Another summer she interned with Zoetis, an animal health company. When she finished early her project testing how various drugs metabolize, she explored the process chemistry division, which works on perfecting the process of making drug compounds. She helped investigate the effect of potential operator errors in order to create a comprehensive plan for a new drug development method.
This summer, before heading to graduate school in chemistry, she will work with Merck in their process division, the area of medicinal chemistry she now wants to pursue.
She’s also attended two conferences, one of which she presented her research through a poster presentation. Sharing her work and connecting with other scientists with similar interests made the experience rewarding, she said. “It’s really cool to have different experiences,” she said. “People like talking about chemistry and themselves and what they do so they’re always really open to help you if you’re interested in what they’re doing.”

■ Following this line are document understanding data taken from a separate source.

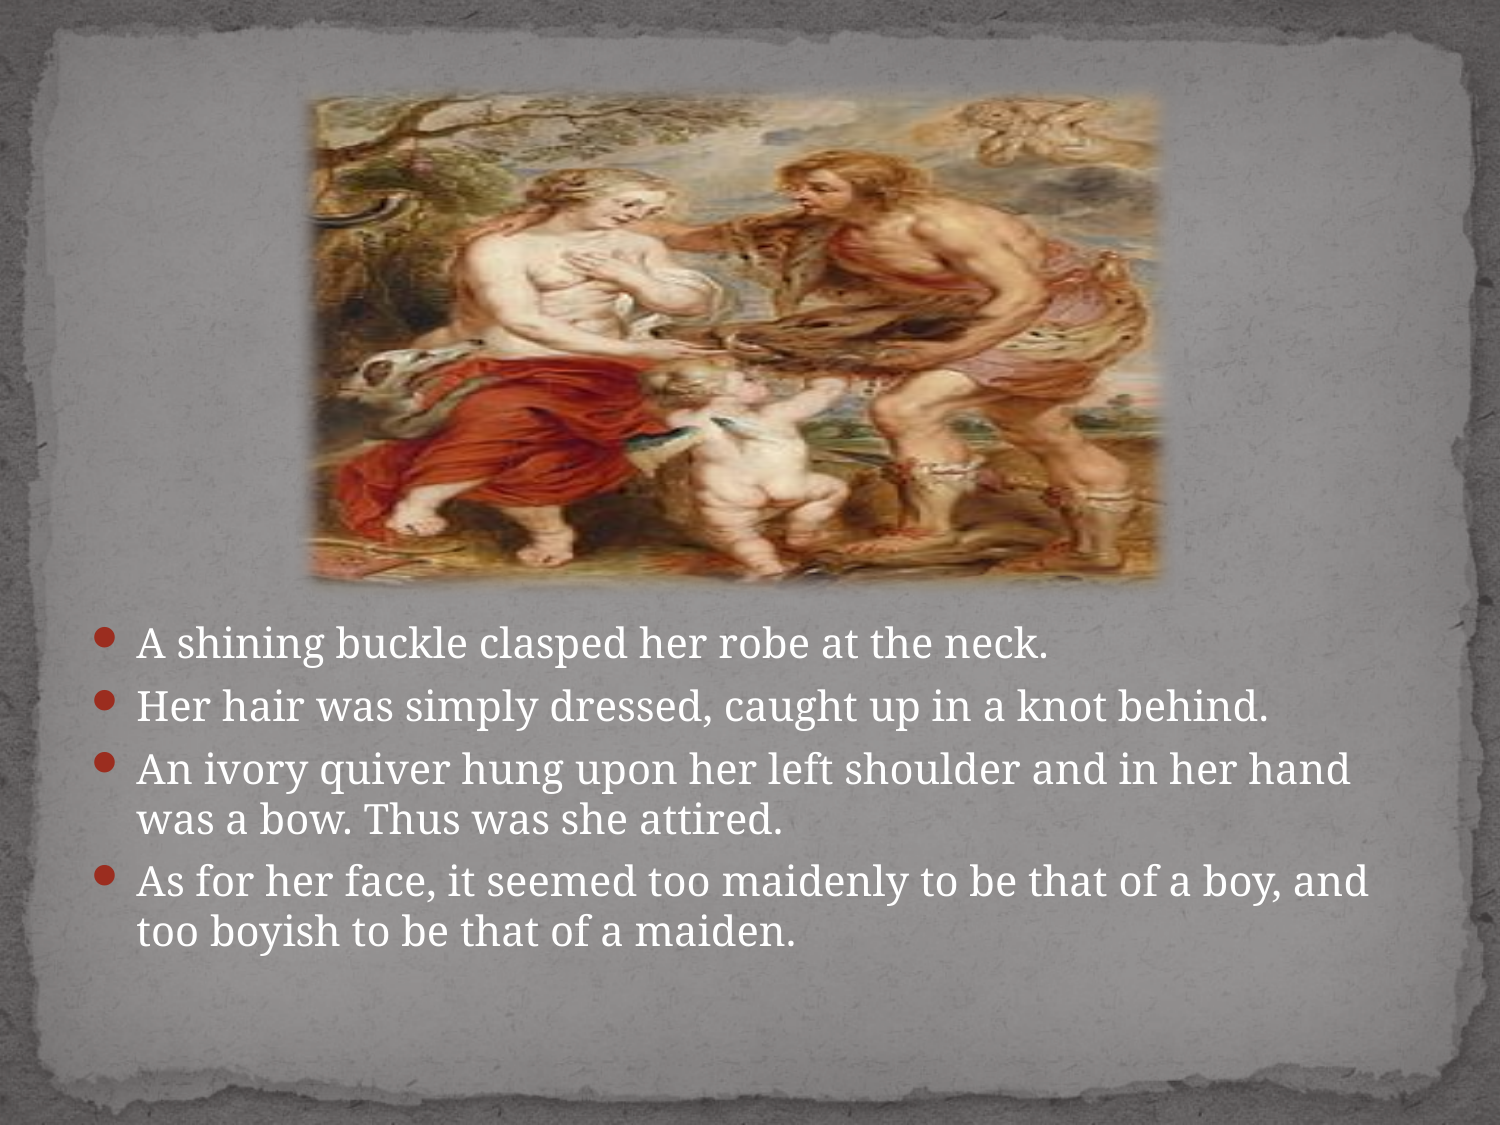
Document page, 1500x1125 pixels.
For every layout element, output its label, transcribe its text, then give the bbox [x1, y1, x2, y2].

list A shining buckle clasped her robe at the neck. Her hair was simply dressed, caught up in a knot behind. An ivory quiver hung upon her left shoulder and in her hand was a bow. Thus was she attired. As for her face, it seemed too maidenly to be that of a boy, and too boyish to be that of a maiden. [76, 609, 1425, 1048]
picture [296, 80, 1175, 597]
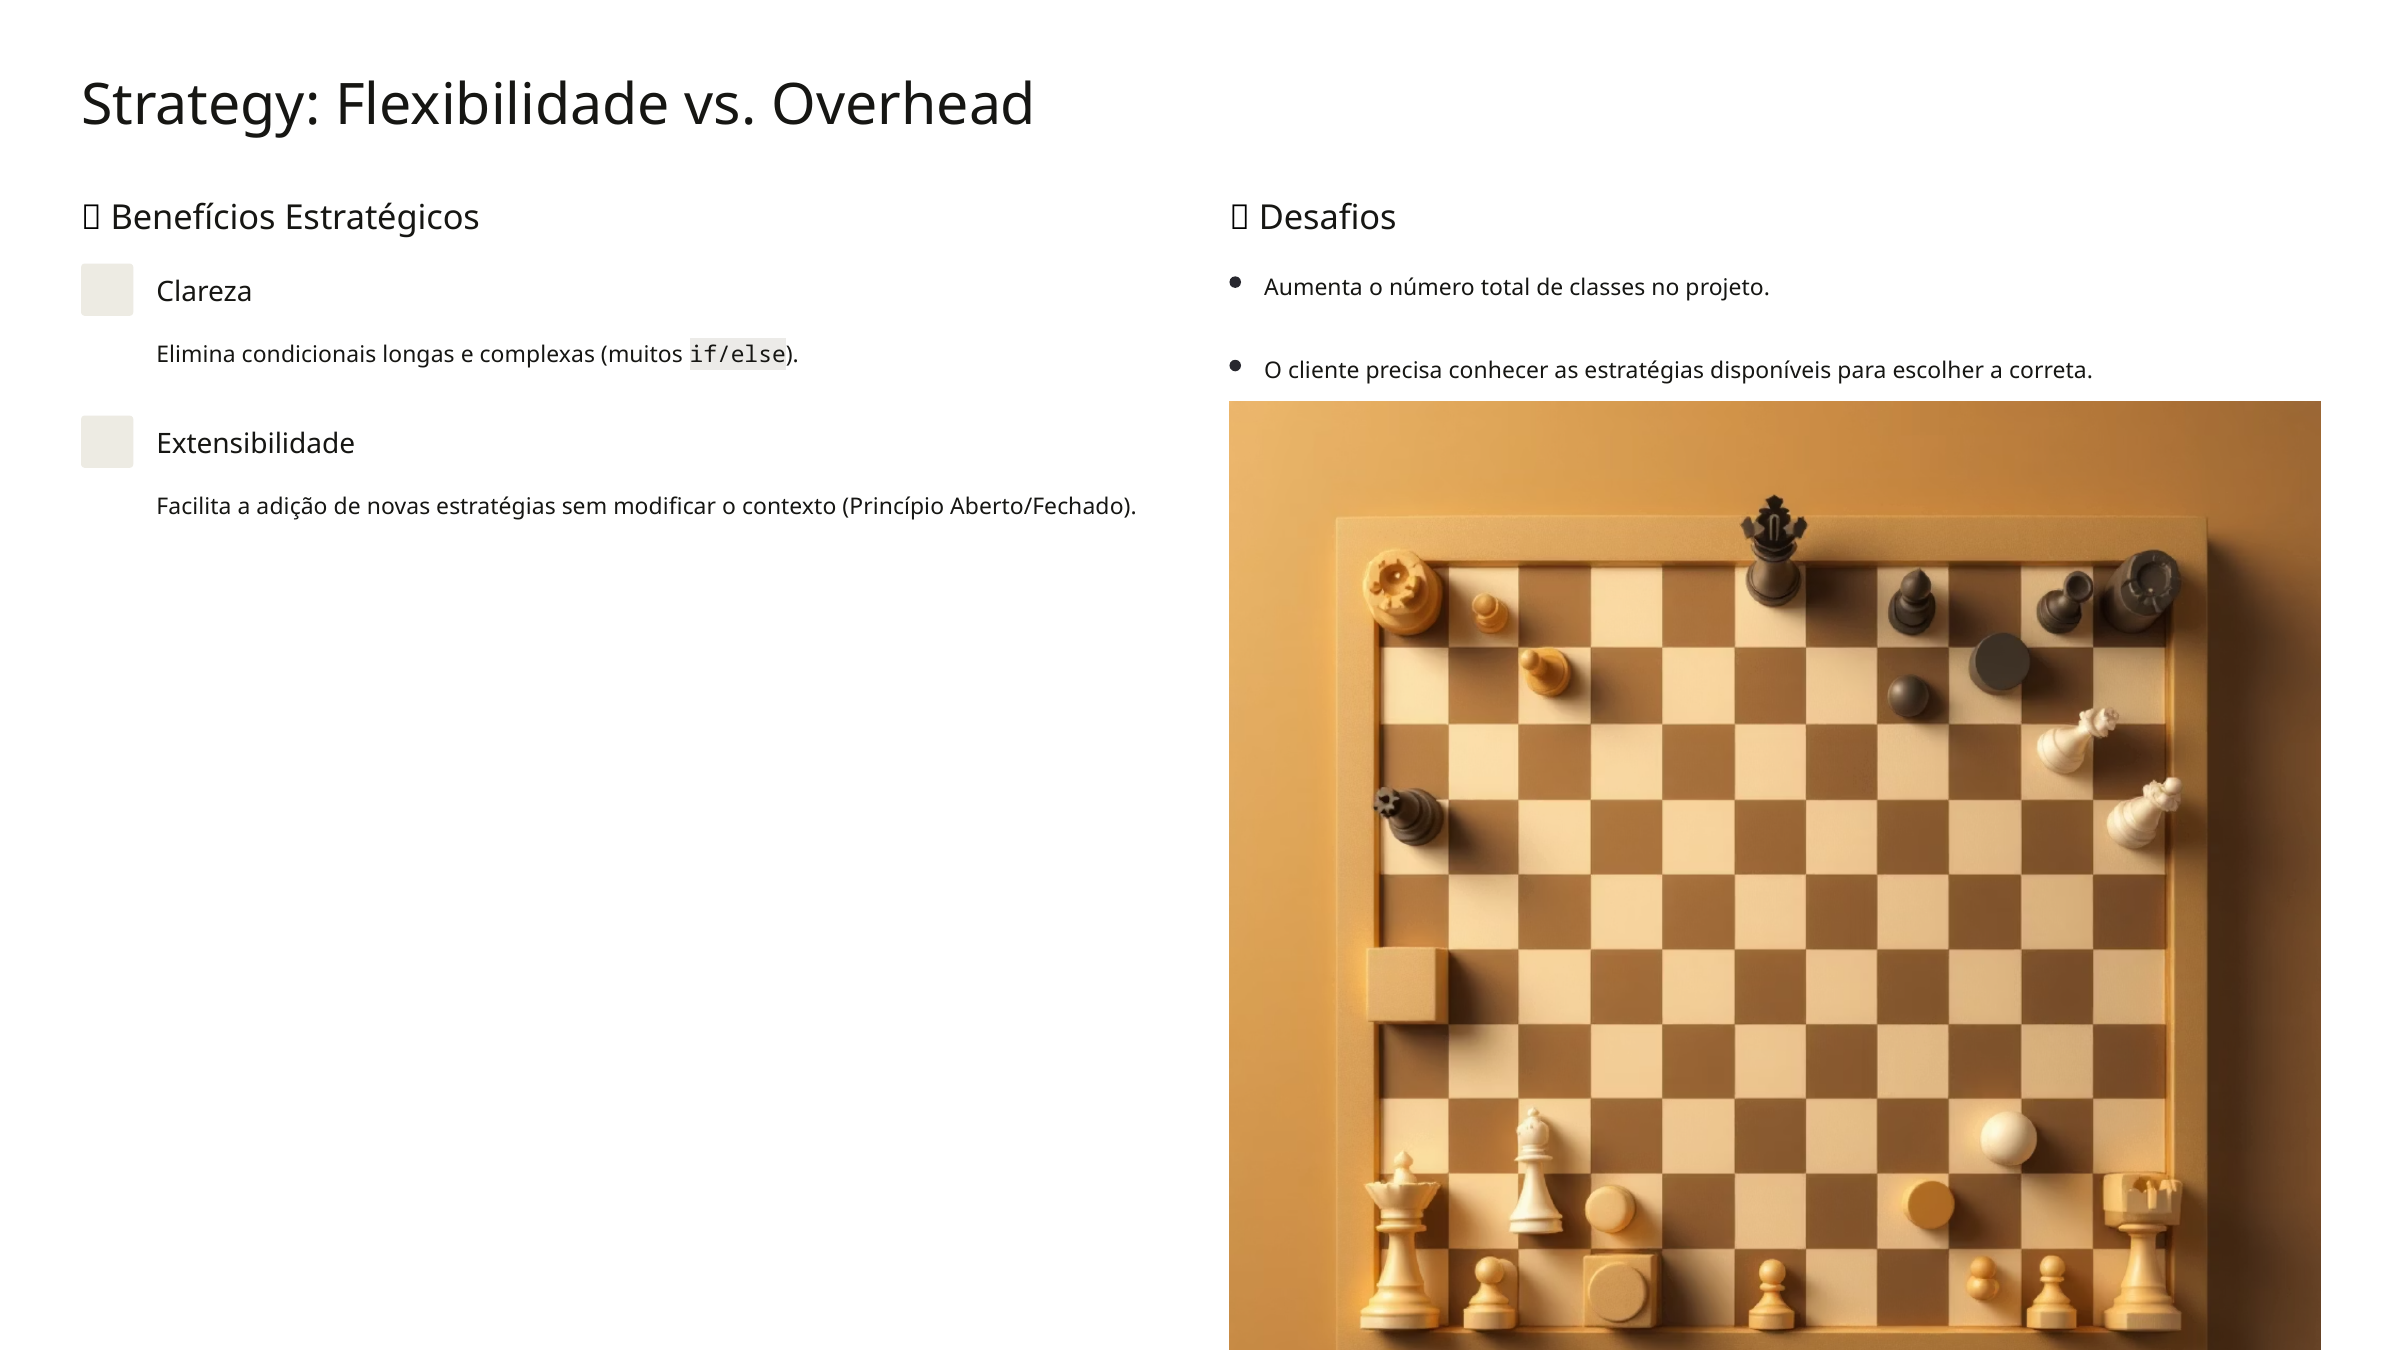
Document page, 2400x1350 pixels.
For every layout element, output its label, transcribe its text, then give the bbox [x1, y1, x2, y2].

Just like those who have helped her along the way, she is already investing in younger students. She works as a TA in chemistry and shares her interest in all STEM (science, technology, engineering and math) areas with K-12 students as a student role model in Women in Science and Engineering (WiSE). Through WiSE, she has visited many schools across Iowa to do STEM activities with kids of all ages.
“I just like to share with people,” she said. “Being involved with Women in Science and Engineering helps you excel and take advantage of everything that’s going on around here, because there’s so much, but until you step out and get involved you hide from it, I guess.”
Lutovsky’s involvement led her to a career path she never would have expected. But through the experience and support she found at Iowa State she is now excelling at her passion.